> KUTIPAN PILIHAN:
# # # # #

Kami ngobrol soal buah-buah masa lalu yang dulu akrab di mulut kami, dari mulai jambu, mundu, mangga, sawo ijo, langsep, kokosan, duwet, asem londo, dan lain sebangsanya. Buah-buah tersebut dulu biasa kami dapatkan dari memetik di pohon milik tetangga, dengan atau tanpa ijin.
Setelah panjang lebar memblejeti dengan total dunia buah-buahan, kami akhirnya sampai pada satu kesimpulan, bahwa buah jaman sekarang, yang biasanya hanya kami beli di minimarket, (itupun mentok anggur, pir, apel, dan buah naga) tak punya rasa yang seenak dan sedahsyat buah-buahan masa kecil kami.
Semua punya argumen dan hipotesa sendiri atas kesimpulan tersebut.
Khusus untuk saya, argumen saya singkat saja: Adrenalin.
Argumen ini mau tak mau membuat saya harus menceritakan bagaimana pergesekan hidup saya dengan buah-buahan di masa kecil.
Dulu waktu kecil (sampai sekarang masih ding), saya tinggal di sebuah kampung yang bersebelahan dengan sebuah kompleks perumahan akademi militer bernama Panca Arga. Perumahan Panca arga adalah perumahan otonom yang statusnya setara dengan Dusun.
Kompleks perumahan ini ditinggali oleh tentara yang bertugas di Akademi militer, dan karena sifatnya adalah perumahan dinas, maka penghuninya pun selalu berganti-ganti. Hanya segelintir yang bisa menempati rumah di Panca Arga ini sampai jangka waktu puluhan tahun.
Saya dan kawan-kawan sebaya sering sekali main ke Panca Arga, maklum lah, di kampung kami nggak ada lapangan bola, jadi kalau kami ingin bermain bola, ya mau tak mau harus mlipir bermigrasi sejenak ke Panca Arga ini.

# # # # #

> INSTRUKSI KERJA A: Salin ulang bagian kutipan tentang buah masa kecil mulai dari "Kami ngobrol soal" sampai dengan "singkat saja: Adrenalin.".
> INSTRUKSI KERJA B:
Jawab pertanyaan berikut berdasarkan kutipan tentang buah masa kecil.
(i) Dari mana buah-buahan itu dulu biasa didapatkan?
(ii) Apa argumen singkat penulis atas kesimpulan tentang rasa buah?
(iii) Status Perumahan Panca Arga setara dengan apa?
> INSTRUKSI KERJA C: Tolong lanjutkan kutipan tentang buah masa kecil, mulai setelah kalimat terakhirnya.

Entri data tersimpan:

# # # # #

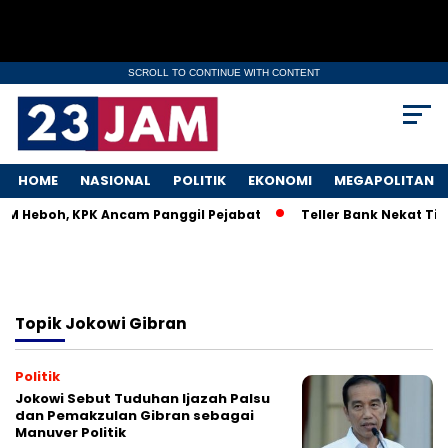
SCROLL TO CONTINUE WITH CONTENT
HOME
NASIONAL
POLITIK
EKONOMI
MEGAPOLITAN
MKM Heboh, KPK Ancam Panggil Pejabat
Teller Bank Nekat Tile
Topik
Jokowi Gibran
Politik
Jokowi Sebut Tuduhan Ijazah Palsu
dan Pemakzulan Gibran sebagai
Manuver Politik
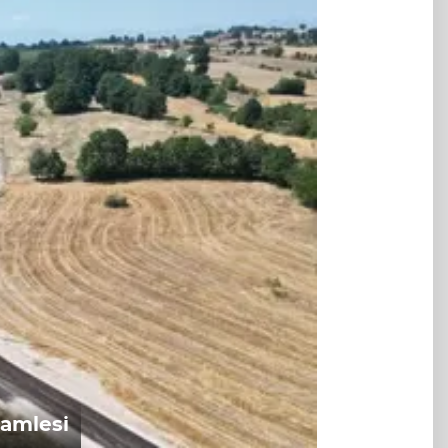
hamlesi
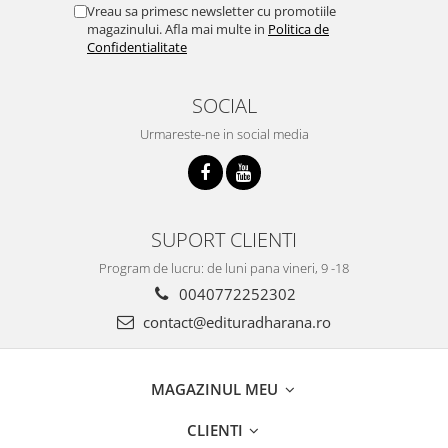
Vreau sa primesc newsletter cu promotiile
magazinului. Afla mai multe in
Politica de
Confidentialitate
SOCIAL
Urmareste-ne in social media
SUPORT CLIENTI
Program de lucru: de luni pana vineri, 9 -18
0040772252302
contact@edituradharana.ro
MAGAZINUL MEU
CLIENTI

# # # # #

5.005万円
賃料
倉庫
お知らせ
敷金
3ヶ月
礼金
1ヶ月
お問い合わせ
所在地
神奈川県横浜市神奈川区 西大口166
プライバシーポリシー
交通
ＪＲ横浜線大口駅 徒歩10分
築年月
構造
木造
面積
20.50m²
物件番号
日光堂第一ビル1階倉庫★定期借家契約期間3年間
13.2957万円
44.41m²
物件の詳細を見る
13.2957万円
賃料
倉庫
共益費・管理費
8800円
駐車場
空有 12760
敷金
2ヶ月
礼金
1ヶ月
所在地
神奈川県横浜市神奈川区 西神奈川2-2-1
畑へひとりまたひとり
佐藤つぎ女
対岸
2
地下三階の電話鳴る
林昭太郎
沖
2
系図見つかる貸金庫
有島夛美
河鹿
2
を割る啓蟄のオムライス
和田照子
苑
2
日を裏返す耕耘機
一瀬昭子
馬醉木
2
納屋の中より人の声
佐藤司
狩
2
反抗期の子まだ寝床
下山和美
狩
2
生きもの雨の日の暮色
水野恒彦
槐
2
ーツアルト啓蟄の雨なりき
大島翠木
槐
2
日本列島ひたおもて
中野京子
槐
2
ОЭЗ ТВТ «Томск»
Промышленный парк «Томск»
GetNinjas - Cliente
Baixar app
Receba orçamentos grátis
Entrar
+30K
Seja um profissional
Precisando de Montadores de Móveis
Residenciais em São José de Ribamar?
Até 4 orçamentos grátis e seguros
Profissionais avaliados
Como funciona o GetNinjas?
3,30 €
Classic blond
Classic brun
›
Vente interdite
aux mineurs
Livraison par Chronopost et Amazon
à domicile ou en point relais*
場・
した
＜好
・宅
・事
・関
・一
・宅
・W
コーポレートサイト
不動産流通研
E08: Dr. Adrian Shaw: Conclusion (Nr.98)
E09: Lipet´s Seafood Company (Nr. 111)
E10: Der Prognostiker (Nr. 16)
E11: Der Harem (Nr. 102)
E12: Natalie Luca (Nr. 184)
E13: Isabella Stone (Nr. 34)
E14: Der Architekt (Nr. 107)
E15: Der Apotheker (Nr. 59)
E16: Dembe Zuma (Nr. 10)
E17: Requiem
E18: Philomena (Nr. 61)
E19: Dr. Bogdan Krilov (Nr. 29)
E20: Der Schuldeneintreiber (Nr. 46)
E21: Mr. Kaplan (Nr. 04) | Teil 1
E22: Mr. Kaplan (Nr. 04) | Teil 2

# # # # #

> JAWABAN TUGAS A:
Kami ngobrol soal buah-buah masa lalu yang dulu akrab di mulut kami, dari mulai jambu, mundu, mangga, sawo ijo, langsep, kokosan, duwet, asem londo, dan lain sebangsanya. Buah-buah tersebut dulu biasa kami dapatkan dari memetik di pohon milik tetangga, dengan atau tanpa ijin.
Setelah panjang lebar memblejeti dengan total dunia buah-buahan, kami akhirnya sampai pada satu kesimpulan, bahwa buah jaman sekarang, yang biasanya hanya kami beli di minimarket, (itupun mentok anggur, pir, apel, dan buah naga) tak punya rasa yang seenak dan sedahsyat buah-buahan masa kecil kami.
Semua punya argumen dan hipotesa sendiri atas kesimpulan tersebut.
Khusus untuk saya, argumen saya singkat saja: Adrenalin.

> JAWABAN TUGAS B:
(i) Dari memetik di pohon milik tetangga, dengan atau tanpa ijin.
(ii) Adrenalin.
(iii) Setara dengan Dusun.

> JAWABAN TUGAS C:
Sebagai kompleks perumahan yang ditinggali oleh tentara dan karyawan Akademi militer, perumahan ini termasuk salah satu kompleks perumahan dengan fasilitas maha lengkap. Satu Masjid besar, belasan Mushola, Gereja Kristen dan Katholik, taman rekreasi, Bank, ATM, Dua lapangan Tennis, tiga lapangan sepak bola, dan masih banyak lagi fasilitas-fasilitas lainnya. Dengan segenap fasilitas ini, bisa dibilang, bahwa penghuni perumahan ini adalah para keluarga yang beruntung.
Lebih beruntung lagi adalah mereka yang menempati rumah baru di Panca Arga yang pekarangan rumahnya sudah terisi dengan aneka tanaman buah yang ditanam oleh penghuni sebelumnya.
Sewaktu kecil, saya dan kawan-kawan begitu iri dengan penghuni yang model begini. Gimana nggak bikin iri, Lha wong mereka datang pindahan, dan tanpa dipesan di rumahnya sudah tersedia pohon jambu, kalau panen tinggal petik tanpa harus bersusah payah menanam pohon dan merawatnya sampai usia produktif. Bisa dibilang, mereka ini adalah penerima warisan buah-buahan.
Di Panca Arga, banyak sekali tanaman buah yang bisa dengan mudah ditemukan di pekarangan rumah, mulai dari mangga, jambu, belimbing, sawo, rambutan, matoa, bahkan sampai buah duwet sekalipun. Dan bagi saya dan kawan-kawan waktu kecil, buah-buahan itu adalah emas. Ya, waktu kami kecil, kami belum memikirkan uang apalagi pacar. Sehingga buah-buahan menjadi harta yang tak ternilai harganya, maka kebun buah di pekarangan Panca Arga itu pun nampak seperti El-Dorado di mata kami.
Saya masih ingat betul, dulu sewaktu masih kecil, saya dan kawan-kawan sering sekali mencuri buah di pekarangan rumah para penghuni Panca Arga.
Maklum saja, melihat potensi buah yang begitu melimpah, jiwa pendekar kami menjadi bergejolak hebat, adrenalin kami terpacu, dan naluri nggragas kami terus meninggi, maka begitu ada kesempatan, niscaya terjadilah pencurian kecil-kecilan yang berulang-ulang itu.
Namun sebagai anak kecil yang masih sedikit menjunjung norma kesopanan, kami tentu saja tak langsung mencurinya tanpa intermezzo, kami biasanya nembung dulu secara baik-baik dan diplomatis.
“Kulonuwun, pak buk, nyuwun jambune nggih????”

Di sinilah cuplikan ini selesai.